**Excerpted passage:**

-- -- --

Every artist who has ever built something meaningful had to believe before the world believed. That keeps me moving forward.

Photo Credit: Erez Sabag

Q4. Your songs often feel cinematic and emotionally immersive. When creating music, do visuals come to you naturally as part of the process?

Absolutely.

For me, music comes first. I often hear melodies, instrumentation, and lyrics before anything else.

Then the visual world starts to emerge.

I begin imagining scenes, emotions, colors, textures, and even camera movements. Sometimes the visual world arrives at the same time as the melody, and sometimes it develops afterward, but it is always part of the creative process.

That is why every song in The Alive Frequency Era feels connected. They are not just songs. They are chapters within a larger story.

For me, music and visuals are inseparable. The sound, the emotion, and the imagery all work together to create the world of the song.

Q5. Outside of music, what are some things that inspire you creatively or help you recharge mentally and emotionally?

Life itself inspires me.

The people who have crossed my path, the experiences I have lived, the lessons I have learned, and the journey itself have given me endless stories to write about. Some of those experiences have brought tremendous joy, while others have come through pain, loss, and transformation.

My family is currently one of my greatest sources of inspiration. They give me purpose, perspective, and the motivation to continue growing and becoming the best version of myself.

Being a mother has completely changed the way I see the world. Children have a beautiful ability to be present, authentic, curious, and completely themselves.

My children have reminded me what wonder looks like. Through their eyes, I get to experience the world again with innocence, curiosity, joy, imagination, and even heartbreak. They remind me how deeply we feel before the world teaches us to hide our emotions.

I also find inspiration through nature, travel, reading, prayer, art, and quiet moments of reflection.

Some of my best creative ideas arrive when I step away from the noise and give myself space to listen.

I think creativity needs stillness sometimes.

Q6. Your newly released single “Sad Eyes” explores emotional exhaustion and hidden struggles. What inspired you to write this song?

“Sad Eyes” is one of the most personal songs I have ever written.

At its core, it is about the quiet pain of losing yourself while trying to become what the world expects you to be. It speaks to the emotional exhaustion that can happen when you are living inside pressure, comparison, fear, and expectations, while somewhere deep inside, you know you were born for something more.

For me, this song came from a very real place. I always had a strong desire to express myself through art. I wanted to sing, act, create, design, and tell stories. But those dreams were not always understood by the people around me. Sometimes the people closest to us cannot see the vision we carry inside ourselves.

-- -- --

**Problem 1:**
Rewrite the interview from "Q5. Outside of" up to and including "version of myself.", with "endless" replaced by "countless".
**Problem 2:**
Show every line of the listing that contains the string "Huelva", matching case exactly.
The listing has no connection to the interview.

-- -- --

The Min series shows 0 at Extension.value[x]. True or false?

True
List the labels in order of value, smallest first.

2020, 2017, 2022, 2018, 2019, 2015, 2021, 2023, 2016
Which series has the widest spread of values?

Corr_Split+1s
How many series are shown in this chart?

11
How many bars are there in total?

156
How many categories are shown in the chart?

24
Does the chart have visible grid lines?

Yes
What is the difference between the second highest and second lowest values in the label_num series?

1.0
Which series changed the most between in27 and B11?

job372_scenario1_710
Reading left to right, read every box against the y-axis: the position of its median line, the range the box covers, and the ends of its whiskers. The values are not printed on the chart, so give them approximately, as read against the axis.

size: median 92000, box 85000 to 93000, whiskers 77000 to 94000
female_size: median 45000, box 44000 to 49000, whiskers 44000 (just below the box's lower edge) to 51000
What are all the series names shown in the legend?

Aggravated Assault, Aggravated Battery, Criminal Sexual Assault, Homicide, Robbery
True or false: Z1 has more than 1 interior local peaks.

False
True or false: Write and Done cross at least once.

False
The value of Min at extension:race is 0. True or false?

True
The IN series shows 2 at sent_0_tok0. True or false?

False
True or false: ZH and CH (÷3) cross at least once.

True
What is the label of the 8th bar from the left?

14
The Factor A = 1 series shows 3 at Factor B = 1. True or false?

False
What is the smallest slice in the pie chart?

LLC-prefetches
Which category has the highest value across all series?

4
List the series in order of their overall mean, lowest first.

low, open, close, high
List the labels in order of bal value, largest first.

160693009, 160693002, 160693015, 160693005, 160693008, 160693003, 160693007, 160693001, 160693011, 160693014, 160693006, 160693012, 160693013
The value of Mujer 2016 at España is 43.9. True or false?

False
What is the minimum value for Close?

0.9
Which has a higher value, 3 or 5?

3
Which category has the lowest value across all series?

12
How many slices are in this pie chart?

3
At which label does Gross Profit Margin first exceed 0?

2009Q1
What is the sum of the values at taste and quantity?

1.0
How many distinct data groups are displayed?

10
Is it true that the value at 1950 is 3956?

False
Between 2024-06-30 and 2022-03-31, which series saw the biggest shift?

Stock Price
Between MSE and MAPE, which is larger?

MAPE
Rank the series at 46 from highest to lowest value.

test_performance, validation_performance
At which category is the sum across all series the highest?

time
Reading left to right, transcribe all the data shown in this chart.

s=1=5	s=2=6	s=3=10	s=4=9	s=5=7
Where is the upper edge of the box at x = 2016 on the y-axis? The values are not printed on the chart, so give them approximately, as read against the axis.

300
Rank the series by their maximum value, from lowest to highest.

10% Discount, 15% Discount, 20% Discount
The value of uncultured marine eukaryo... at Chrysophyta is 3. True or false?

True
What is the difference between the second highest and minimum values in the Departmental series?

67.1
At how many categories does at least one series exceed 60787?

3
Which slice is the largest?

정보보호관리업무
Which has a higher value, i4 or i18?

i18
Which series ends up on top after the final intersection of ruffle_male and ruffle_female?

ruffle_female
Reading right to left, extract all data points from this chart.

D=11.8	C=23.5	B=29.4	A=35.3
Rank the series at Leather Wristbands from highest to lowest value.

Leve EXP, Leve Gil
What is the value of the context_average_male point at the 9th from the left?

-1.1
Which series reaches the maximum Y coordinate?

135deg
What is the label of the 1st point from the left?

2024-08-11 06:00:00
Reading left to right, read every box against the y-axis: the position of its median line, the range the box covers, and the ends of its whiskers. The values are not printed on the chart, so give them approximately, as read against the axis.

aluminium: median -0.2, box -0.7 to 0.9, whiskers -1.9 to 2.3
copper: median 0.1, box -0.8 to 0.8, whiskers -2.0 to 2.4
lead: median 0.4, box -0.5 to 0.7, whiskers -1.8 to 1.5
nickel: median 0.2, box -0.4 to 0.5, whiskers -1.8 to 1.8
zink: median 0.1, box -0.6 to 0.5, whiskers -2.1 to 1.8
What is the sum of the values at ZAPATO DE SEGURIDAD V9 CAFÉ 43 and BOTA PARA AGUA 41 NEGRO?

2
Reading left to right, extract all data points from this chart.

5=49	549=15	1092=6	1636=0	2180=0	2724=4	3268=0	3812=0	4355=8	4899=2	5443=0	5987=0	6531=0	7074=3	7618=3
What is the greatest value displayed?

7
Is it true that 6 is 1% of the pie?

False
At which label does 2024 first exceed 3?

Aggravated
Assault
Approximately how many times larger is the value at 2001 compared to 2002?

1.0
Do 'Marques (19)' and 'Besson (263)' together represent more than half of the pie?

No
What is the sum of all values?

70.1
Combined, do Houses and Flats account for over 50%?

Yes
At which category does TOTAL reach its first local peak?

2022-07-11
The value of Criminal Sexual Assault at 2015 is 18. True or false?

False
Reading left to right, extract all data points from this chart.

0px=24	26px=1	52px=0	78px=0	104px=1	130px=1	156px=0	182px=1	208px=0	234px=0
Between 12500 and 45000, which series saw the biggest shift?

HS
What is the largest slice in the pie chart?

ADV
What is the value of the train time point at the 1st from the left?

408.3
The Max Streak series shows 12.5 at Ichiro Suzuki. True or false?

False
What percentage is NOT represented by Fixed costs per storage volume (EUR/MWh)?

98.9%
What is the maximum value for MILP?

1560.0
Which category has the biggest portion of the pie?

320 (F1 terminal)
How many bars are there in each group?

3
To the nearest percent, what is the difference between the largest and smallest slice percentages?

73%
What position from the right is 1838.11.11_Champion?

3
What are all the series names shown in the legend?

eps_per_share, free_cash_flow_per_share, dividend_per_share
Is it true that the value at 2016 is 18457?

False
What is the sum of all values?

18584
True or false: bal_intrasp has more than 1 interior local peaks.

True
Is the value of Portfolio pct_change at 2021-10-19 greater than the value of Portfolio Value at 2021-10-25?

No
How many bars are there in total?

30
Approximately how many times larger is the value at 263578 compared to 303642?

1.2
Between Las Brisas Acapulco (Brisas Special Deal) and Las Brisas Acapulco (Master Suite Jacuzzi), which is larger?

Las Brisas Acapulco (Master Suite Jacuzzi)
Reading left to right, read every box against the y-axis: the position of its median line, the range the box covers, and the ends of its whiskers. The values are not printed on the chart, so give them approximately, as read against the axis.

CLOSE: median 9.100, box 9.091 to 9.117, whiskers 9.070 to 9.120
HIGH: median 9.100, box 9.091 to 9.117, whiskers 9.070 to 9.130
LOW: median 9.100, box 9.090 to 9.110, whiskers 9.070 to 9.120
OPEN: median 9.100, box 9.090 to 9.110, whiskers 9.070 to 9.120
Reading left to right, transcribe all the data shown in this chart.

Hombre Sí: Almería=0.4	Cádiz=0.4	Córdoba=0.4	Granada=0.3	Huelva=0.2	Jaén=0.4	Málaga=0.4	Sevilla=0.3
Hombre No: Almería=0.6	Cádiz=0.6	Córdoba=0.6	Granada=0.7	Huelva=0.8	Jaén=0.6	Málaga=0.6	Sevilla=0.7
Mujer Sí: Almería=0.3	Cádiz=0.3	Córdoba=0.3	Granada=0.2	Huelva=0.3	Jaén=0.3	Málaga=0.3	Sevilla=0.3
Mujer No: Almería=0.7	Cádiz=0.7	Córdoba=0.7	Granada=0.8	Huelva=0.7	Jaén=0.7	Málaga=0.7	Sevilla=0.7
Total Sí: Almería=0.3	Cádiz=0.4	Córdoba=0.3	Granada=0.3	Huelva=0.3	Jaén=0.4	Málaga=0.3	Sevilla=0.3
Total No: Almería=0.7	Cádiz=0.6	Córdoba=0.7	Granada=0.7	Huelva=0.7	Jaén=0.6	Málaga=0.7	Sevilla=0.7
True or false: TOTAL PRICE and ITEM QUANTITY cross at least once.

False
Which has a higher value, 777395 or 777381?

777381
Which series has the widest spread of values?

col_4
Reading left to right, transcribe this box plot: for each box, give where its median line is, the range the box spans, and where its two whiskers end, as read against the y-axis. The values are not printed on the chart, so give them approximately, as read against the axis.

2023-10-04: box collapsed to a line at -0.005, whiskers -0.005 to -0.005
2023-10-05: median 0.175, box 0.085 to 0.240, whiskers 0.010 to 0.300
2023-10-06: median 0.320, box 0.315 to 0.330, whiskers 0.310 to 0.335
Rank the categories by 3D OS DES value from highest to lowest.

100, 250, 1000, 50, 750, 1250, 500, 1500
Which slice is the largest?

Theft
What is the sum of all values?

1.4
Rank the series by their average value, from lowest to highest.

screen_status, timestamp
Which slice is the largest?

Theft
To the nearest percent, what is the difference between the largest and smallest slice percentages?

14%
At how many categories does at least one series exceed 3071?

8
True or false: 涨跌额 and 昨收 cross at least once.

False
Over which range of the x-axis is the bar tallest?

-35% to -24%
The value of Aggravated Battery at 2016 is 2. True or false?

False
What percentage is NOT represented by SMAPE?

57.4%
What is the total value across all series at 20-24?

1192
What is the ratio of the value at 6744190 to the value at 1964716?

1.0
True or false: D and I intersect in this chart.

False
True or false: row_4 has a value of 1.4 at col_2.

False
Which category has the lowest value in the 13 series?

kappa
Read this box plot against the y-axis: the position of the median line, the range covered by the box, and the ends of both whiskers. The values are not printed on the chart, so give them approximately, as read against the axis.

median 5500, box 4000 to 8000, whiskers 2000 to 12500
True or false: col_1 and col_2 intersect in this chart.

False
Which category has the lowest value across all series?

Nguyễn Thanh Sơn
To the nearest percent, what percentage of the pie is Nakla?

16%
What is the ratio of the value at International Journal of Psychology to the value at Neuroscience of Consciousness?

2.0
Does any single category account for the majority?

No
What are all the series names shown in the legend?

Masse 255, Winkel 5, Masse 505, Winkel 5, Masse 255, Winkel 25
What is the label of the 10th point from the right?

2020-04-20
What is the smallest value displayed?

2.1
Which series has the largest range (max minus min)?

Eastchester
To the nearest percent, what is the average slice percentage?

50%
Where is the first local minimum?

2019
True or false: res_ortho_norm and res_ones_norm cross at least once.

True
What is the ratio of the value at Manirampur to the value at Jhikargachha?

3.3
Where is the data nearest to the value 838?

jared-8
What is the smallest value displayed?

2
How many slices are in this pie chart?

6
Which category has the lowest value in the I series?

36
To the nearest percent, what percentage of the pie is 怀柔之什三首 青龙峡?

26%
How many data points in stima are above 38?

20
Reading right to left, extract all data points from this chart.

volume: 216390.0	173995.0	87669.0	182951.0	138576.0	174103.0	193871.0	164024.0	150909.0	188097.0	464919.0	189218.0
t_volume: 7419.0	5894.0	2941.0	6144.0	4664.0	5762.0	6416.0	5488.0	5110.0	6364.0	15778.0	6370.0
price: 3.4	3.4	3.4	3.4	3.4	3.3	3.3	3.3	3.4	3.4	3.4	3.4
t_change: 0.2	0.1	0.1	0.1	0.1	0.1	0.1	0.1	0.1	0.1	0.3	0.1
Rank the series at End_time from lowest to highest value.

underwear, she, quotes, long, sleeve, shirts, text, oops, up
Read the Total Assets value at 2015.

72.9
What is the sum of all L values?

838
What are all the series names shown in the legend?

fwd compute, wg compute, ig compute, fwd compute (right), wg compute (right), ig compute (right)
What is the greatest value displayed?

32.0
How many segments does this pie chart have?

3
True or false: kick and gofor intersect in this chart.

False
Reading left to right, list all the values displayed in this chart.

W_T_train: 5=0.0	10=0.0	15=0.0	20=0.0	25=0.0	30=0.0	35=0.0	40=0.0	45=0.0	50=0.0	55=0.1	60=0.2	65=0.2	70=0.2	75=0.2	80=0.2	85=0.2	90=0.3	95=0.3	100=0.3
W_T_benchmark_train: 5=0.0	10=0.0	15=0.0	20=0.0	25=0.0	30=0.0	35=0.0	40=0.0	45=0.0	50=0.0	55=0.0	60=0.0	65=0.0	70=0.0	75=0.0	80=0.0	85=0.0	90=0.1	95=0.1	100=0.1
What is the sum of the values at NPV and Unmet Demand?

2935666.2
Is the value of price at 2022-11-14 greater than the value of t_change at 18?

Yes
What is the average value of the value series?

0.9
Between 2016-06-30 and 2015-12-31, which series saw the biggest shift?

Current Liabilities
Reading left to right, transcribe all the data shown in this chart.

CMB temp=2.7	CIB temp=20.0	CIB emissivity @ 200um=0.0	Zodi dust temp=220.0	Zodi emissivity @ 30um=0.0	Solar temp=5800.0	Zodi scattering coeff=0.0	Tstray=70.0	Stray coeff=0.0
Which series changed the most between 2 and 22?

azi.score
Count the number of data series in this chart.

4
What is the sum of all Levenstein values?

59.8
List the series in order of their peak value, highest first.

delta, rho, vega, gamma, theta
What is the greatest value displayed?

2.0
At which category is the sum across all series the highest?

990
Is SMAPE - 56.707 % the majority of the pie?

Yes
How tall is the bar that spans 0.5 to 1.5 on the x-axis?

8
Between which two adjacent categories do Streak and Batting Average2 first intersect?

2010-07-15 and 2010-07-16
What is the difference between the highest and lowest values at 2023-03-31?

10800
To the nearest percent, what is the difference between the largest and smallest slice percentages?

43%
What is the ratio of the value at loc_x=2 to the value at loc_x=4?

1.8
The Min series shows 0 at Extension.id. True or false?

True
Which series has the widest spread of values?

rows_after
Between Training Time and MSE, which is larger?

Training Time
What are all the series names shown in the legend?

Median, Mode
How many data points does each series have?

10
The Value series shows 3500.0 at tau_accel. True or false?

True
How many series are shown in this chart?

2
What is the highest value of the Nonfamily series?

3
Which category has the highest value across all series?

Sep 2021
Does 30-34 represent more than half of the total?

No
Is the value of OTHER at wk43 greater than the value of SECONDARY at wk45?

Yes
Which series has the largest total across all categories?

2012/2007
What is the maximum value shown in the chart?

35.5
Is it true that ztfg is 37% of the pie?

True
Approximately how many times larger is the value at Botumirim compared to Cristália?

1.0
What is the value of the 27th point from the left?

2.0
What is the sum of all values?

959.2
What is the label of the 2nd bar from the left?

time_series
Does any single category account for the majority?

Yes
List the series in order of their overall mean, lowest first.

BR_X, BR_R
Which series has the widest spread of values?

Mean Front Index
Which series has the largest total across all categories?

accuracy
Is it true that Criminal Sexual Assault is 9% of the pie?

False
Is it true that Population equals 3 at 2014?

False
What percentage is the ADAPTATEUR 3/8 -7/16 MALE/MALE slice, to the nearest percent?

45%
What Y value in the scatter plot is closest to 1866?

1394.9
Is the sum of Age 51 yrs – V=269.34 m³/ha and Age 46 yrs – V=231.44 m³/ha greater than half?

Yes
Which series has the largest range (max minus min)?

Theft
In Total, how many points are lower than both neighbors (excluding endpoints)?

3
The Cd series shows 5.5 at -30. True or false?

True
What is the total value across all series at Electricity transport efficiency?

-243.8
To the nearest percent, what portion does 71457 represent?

-- -- --

**Exercise answer 1:**
Q5. Outside of music, what are some things that inspire you creatively or help you recharge mentally and emotionally?

Life itself inspires me.

The people who have crossed my path, the experiences I have lived, the lessons I have learned, and the journey itself have given me countless stories to write about. Some of those experiences have brought tremendous joy, while others have come through pain, loss, and transformation.

My family is currently one of my greatest sources of inspiration. They give me purpose, perspective, and the motivation to continue growing and becoming the best version of myself.

**Exercise answer 2:**
Hombre Sí: Almería=0.4	Cádiz=0.4	Córdoba=0.4	Granada=0.3	Huelva=0.2	Jaén=0.4	Málaga=0.4	Sevilla=0.3
Hombre No: Almería=0.6	Cádiz=0.6	Córdoba=0.6	Granada=0.7	Huelva=0.8	Jaén=0.6	Málaga=0.6	Sevilla=0.7
Mujer Sí: Almería=0.3	Cádiz=0.3	Córdoba=0.3	Granada=0.2	Huelva=0.3	Jaén=0.3	Málaga=0.3	Sevilla=0.3
Mujer No: Almería=0.7	Cádiz=0.7	Córdoba=0.7	Granada=0.8	Huelva=0.7	Jaén=0.7	Málaga=0.7	Sevilla=0.7
Total Sí: Almería=0.3	Cádiz=0.4	Córdoba=0.3	Granada=0.3	Huelva=0.3	Jaén=0.4	Málaga=0.3	Sevilla=0.3
Total No: Almería=0.7	Cádiz=0.6	Córdoba=0.7	Granada=0.7	Huelva=0.7	Jaén=0.6	Málaga=0.7	Sevilla=0.7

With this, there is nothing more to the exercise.